Ethereum is a cryptocurrency that, like Bitcoin, functions on the basis of blockchain technology. Ethereum and Bitcoin are logically quite similar in many ways. However, there are also enough differences to mention. You can read more about Ethereum as such and the similarities and differences with Bitcoin below. 

Target Ethereum

Ethereum essentially has a different goal than Bitcoin. This interesting crypto is trying to build a completely new kind of internet. The Ethereum network is intended as the foundation for so-called decentralized applications (DAPPs) and smart contracts. DAPPs offer a lot more security than current internet applications. This has everything to do with decentralization. In order to develop DAPPs and smart contracts, Ethereum has managed to develop its own programming language. This goes by the name Solidity.

Bitcoin, on the other hand, focuses more on making transactions. In other words, Bitcoin is more about transferring some value – in a secure and decentralized way. Ethereum is about creating new internet applications for the future.

::::::::

(Complete the following)
a. Render this sentence from the passage on Ethereum into Spanish: "Bitcoin, on the other hand, focuses more on making transactions."
b. Resume the passage on Ethereum, picking up after its final sentence.
The entries that come next are not needed for anything here.

::::::::

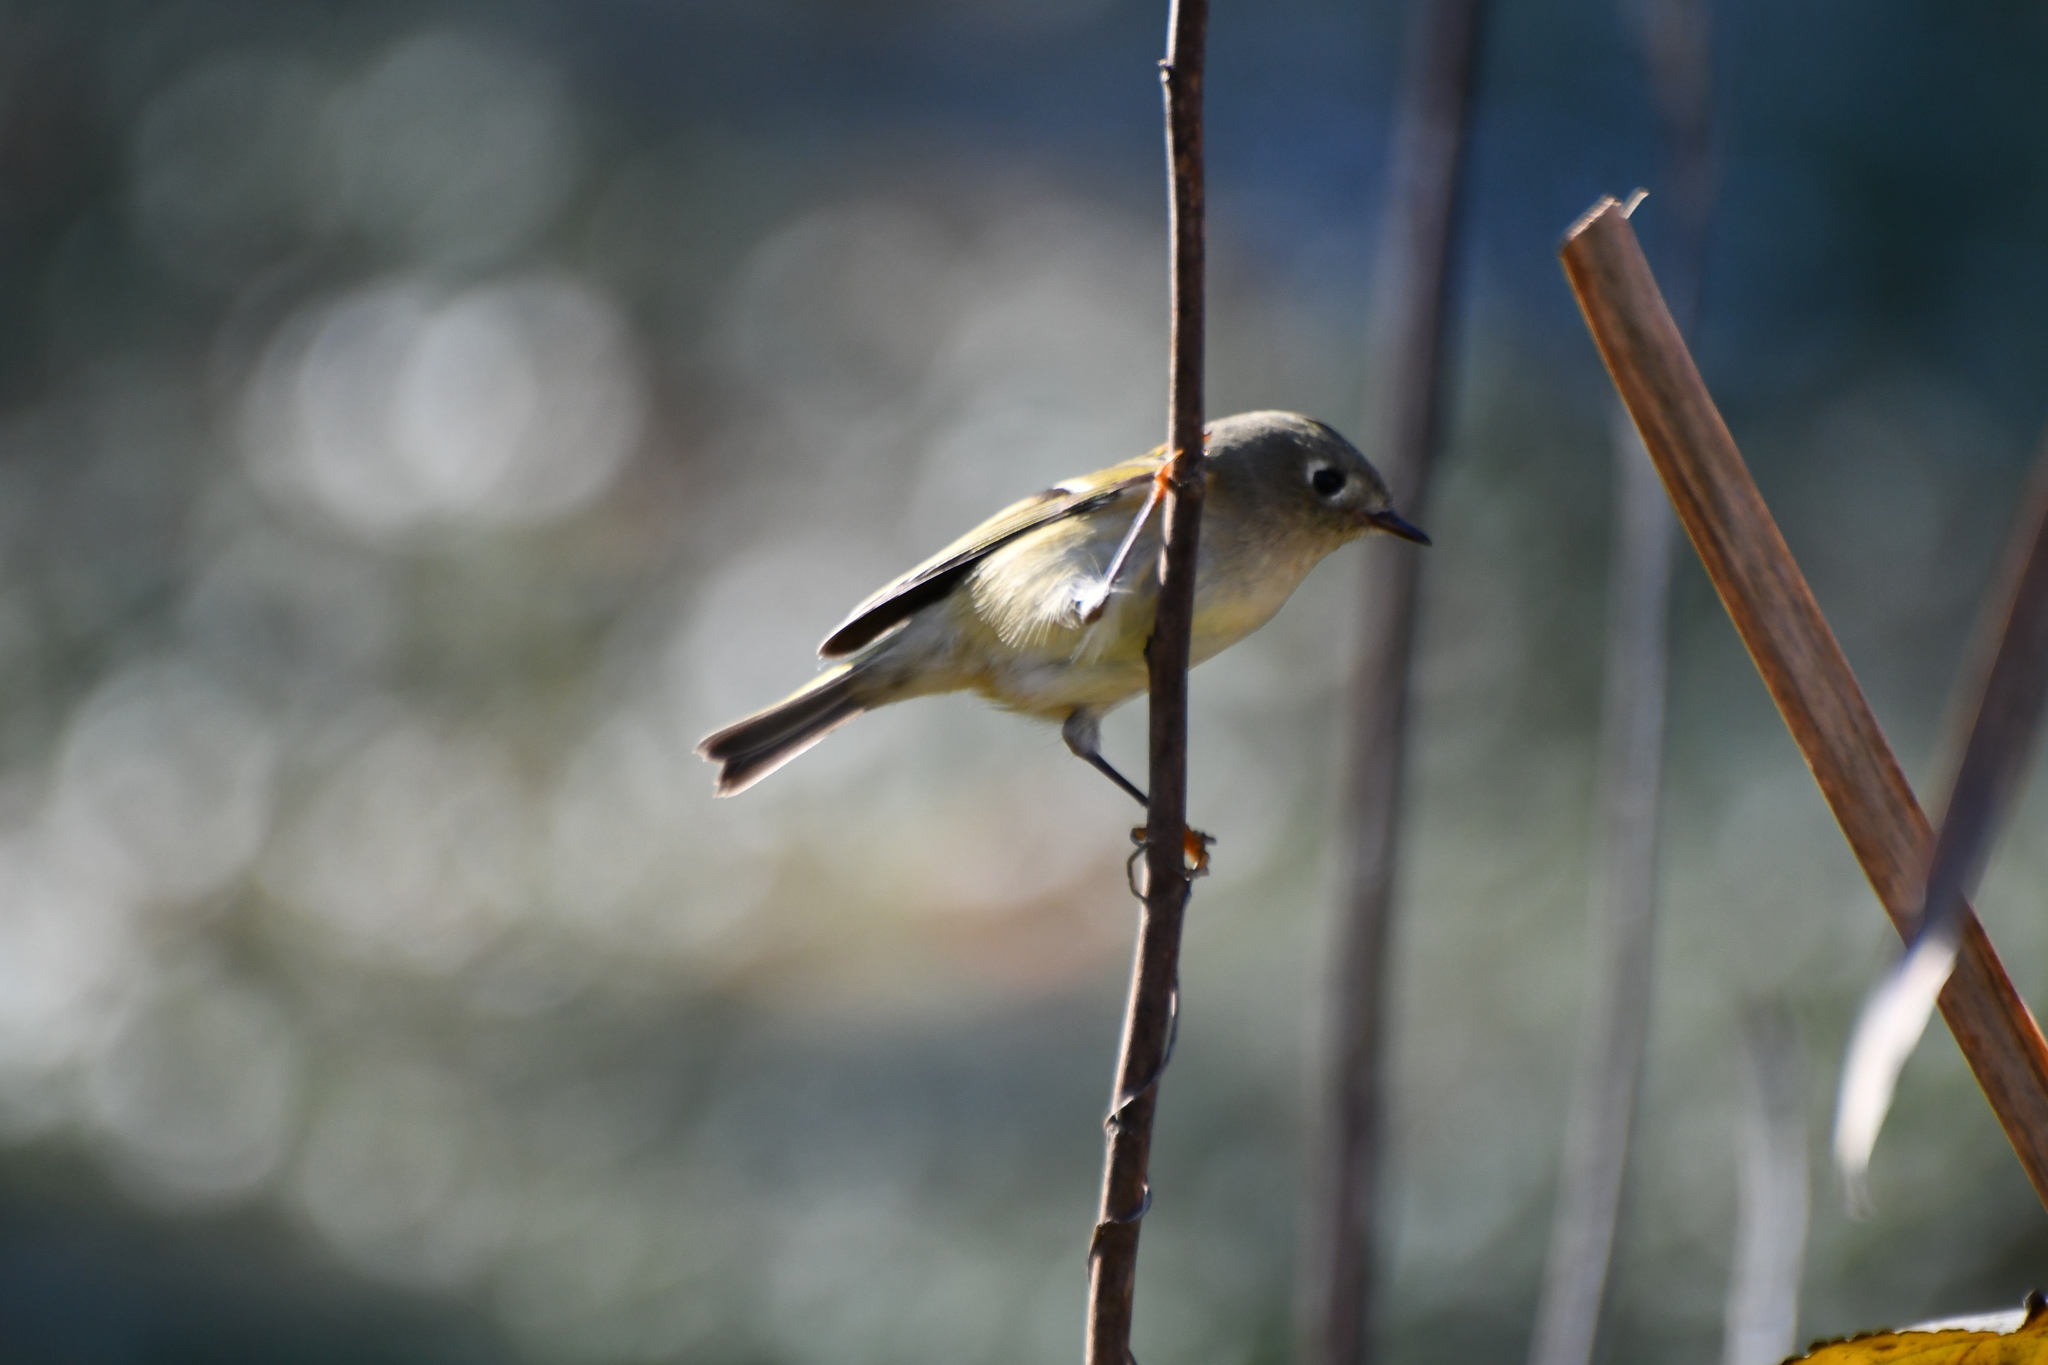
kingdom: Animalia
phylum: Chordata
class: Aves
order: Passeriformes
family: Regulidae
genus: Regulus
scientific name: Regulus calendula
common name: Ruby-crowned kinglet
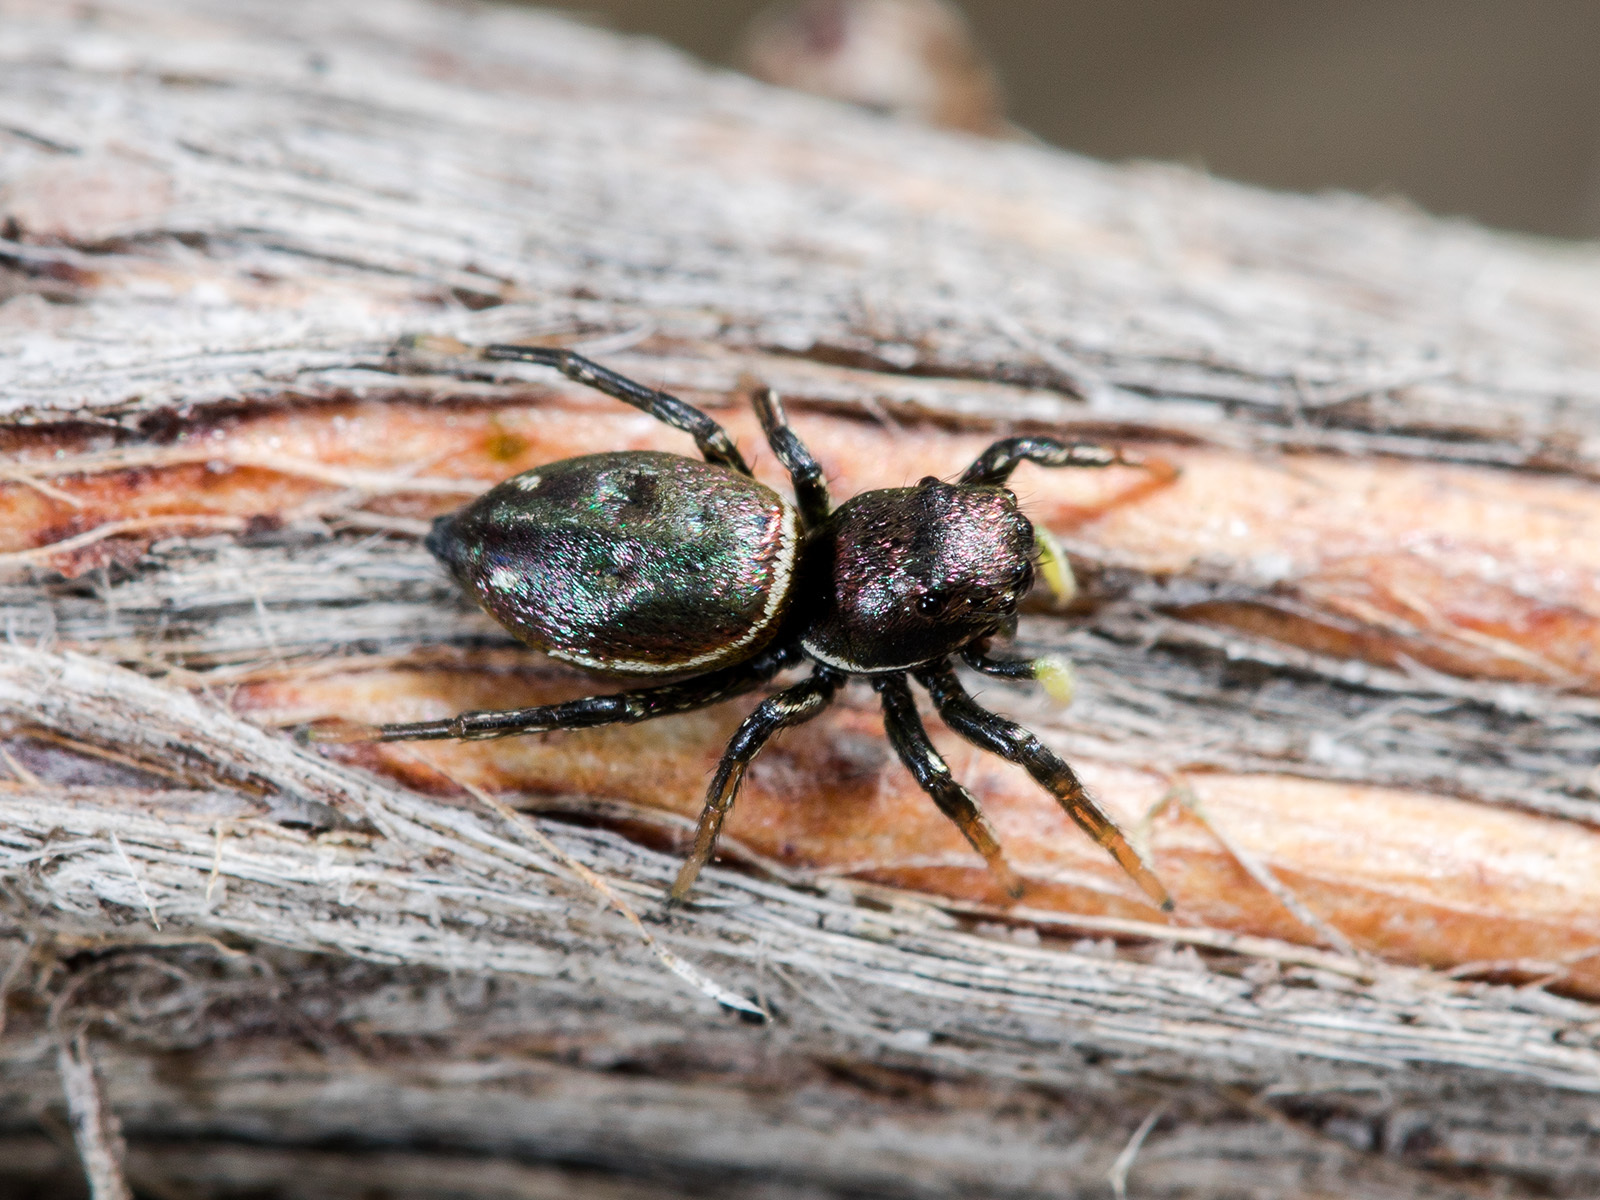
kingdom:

::::::::

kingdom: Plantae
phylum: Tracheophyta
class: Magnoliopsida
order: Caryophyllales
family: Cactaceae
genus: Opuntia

::::::::

(Task results)
a. Bitcoin, por otro lado, se centra más en realizar transacciones.

b.
DAPPs and Smart Contracts: The Differences

DAPPs and smart contracts are basically very similar. However, there are differences. For example, a smart contract requires a fixed number of parties to be able to establish a valid agreement. This is different with DAPPs. An unlimited number of participants can join. Another difference is in the financial application. Smart contracts are limited to financial applications, but DAPPs are not.

The difference between Ether and Ethereum

Many people use the terms Ether and Ethereum interchangeably. However, there is a difference in the meaning of both terms. It is like this. Ethereum refers to the network as a whole. It does not really say anything about a payment unit or a currency. The currency that belongs to the Ethereum network is Ether. So you never buy Ethereum, but you buy Ether. It should be said that most people will of course know what you mean. In that sense, the terms cause few problems in practice.

How Ethereum Works

The operation of Ethereum can be compared to that of Bitcoin. Both are based on a so-called open source blockchain. Open source means that the source code is public and that everyone can check it. Within the network itself, all links keep a copy of the digital book in which all transactions are recorded. In addition, the blockchain is completely open, so everyone can use it to launch their own applications. In another article you can read about other types of cryptocurrency.

The Applications of Ether

The digital currency Ether can be used as a means for various things. These will be discussed briefly below.

Pay

Ether can be used as a means of payment. This is because they represent a certain value. More and more (online) shops are starting to allow payments in cryptocurrencies. However, paying with crypto is still in its infancy. You can’t pay with it everywhere yet.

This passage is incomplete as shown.